Solution: Step 1: Break down 126 years into standard periods for odd day calculation. 126 years = 100 years + 26 years. Step 2: Calculate odd days for the first 100 years. A period of 100 years has 5 odd days (76 ordinary years * 1 odd day + 24 leap years * 2 odd days = 76 + 48 = 124 days = 17 weeks + 5 days). Step 3: Calculate odd days for the remaining 26 years. Identify leap years within these 26 years: 26 ÷ 4 = 6 leap years. Ordinary years = 26 - 6 = 20 ordinary years. Odd days from 26 years = (6 * 2) + (20 * 1) = 12 + 20 = 32 odd days. Convert to modulo 7: 32 ÷ 7 = 4 weeks with a remainder of 4 odd days. Step 4: Sum the odd days from both periods. Total odd days = (Odd days from 100 years) + (Odd days from 26 years) = 5 + 4 = 9 odd days. Step 5: Convert the total odd days to a value less than 7. 9 ÷ 7 = 1 week with a remainder of 2 odd days. Therefore, there are 2 odd days in 126 years.

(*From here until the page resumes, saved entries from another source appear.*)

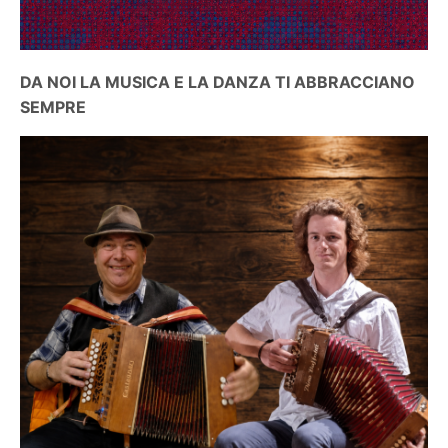
DA NOI LA MUSICA E LA DANZA TI ABBRACCIANO
SEMPRE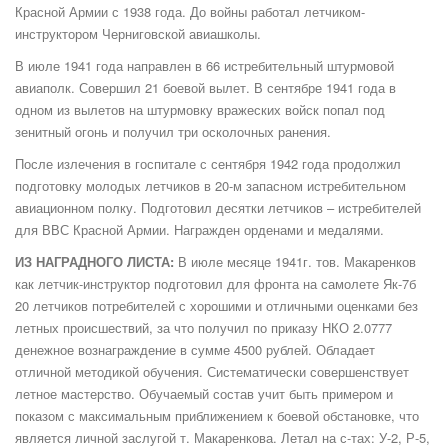
Красной Армии с 1938 года. До войны работал летчиком-
инструктором Черниговской авиашколы.
В июле 1941 года направлен в 66 истребительный штурмовой
авиаполк. Совершил 21 боевой вылет. В сентябре 1941 года в
одном из вылетов на штурмовку вражеских войск попал под
зенитный огонь и получил три осколочных ранения.
После излечения в госпитале с сентября 1942 года продолжил
подготовку молодых летчиков в 20-м запасном истребительном
авиационном полку. Подготовил десятки летчиков – истребителей
для ВВС Красной Армии. Награжден орденами и медалями.
ИЗ НАГРАДНОГО ЛИСТА:
В июле месяце 1941г. тов. Макаренков
как летчик-инструктор подготовил для фронта на самолете Як-7б
20 летчиков потребителей с хорошими и отличными оценками без
летных происшествий, за что получил по приказу НКО 2.0777
денежное вознаграждение в сумме 4500 рублей. Обладает
отличной методикой обучения. Систематически совершенствует
летное мастерство. Обучаемый состав учит быть примером и
показом с максимальным приближением к боевой обстановке, что
является личной заслугой т. Макаренкова. Летал на с-тах: У-2, Р-5,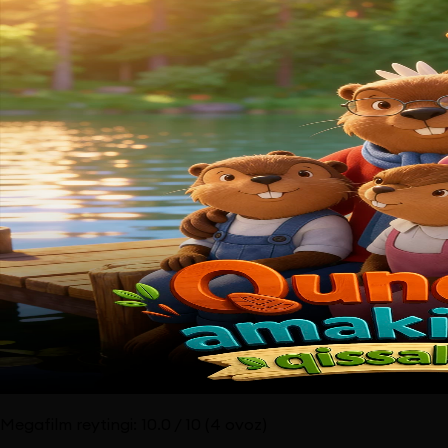
Megafilm reytingi:
10.0
/ 10
(4 ovoz)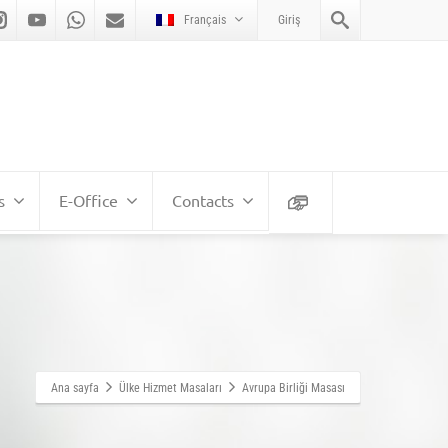
Français
Giriş
s
E-Office
Contacts
Ana sayfa
Ülke Hizmet Masaları
Avrupa Birliği Masası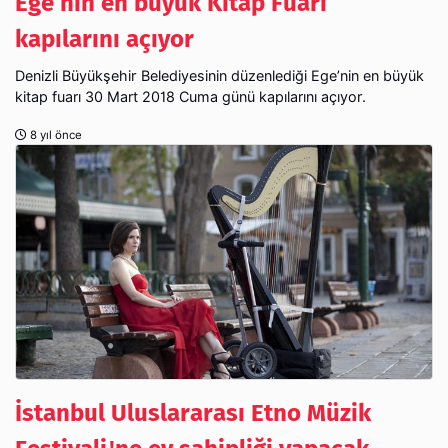
Ege’nin en büyük Kitap Fuarı
kapılarını açıyor
Denizli Büyükşehir Belediyesinin düzenlediği Ege’nin en büyük
kitap fuarı 30 Mart 2018 Cuma günü kapılarını açıyor.
8 yıl önce
İstanbul Uluslararası Etno Müzik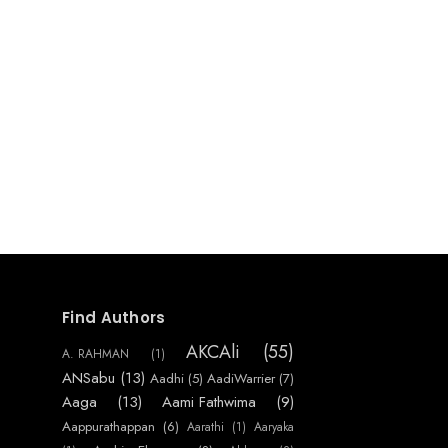
Find Authors
AKCAli
(55)
A. RAHMAN
(1)
ANSabu
(13)
Aadhi
(5)
AadiWarrier
(7)
Aaga
(13)
Aami Fathwima
(9)
Aappurathappan
(6)
Aarathi
(1)
Aaryaka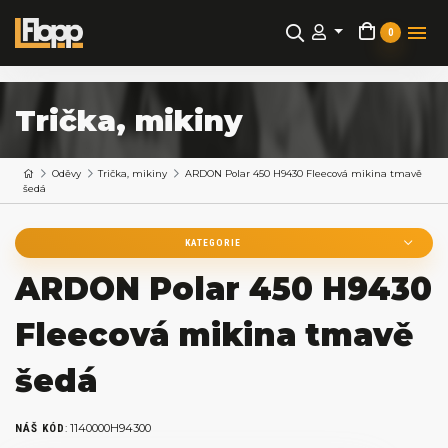
0
Trička, mikiny
Oděvy
Trička, mikiny
ARDON Polar 450 H9430 Fleecová mikina tmavě
šedá
KATEGORIE
ARDON Polar 450 H9430
Fleecová mikina tmavě
šedá
:
1140000H94300
NÁŠ KÓD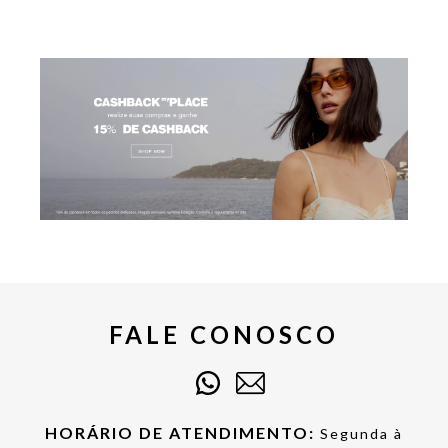
FALE CONOSCO
HORÁRIO DE ATENDIMENTO:
Segunda à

Solution: Step 1: Determine the number of leap years in 400 consecutive years. A standard cycle of 400 years contains 97 leap years (e.g., 1600, 2000, 2400 are leap years, but 1700, 1800, 1900 are not). Step 2: In a leap year, February has 29 days. So, the 29th day in February occurs 97 times. Step 3: For the other 11 months (January, March, April, ..., December), the 29th day occurs in every year, regardless of whether it's a leap year or not. Step 4: Calculate total occurrences for these 11 months: 400 years * 11 months/year = 4400 times. Step 5: Sum the occurrences for February and the other 11 months: 97 + 4400 = 4497 times. Therefore, the 29th day of the month occurs 4497 times in 400 consecutive years.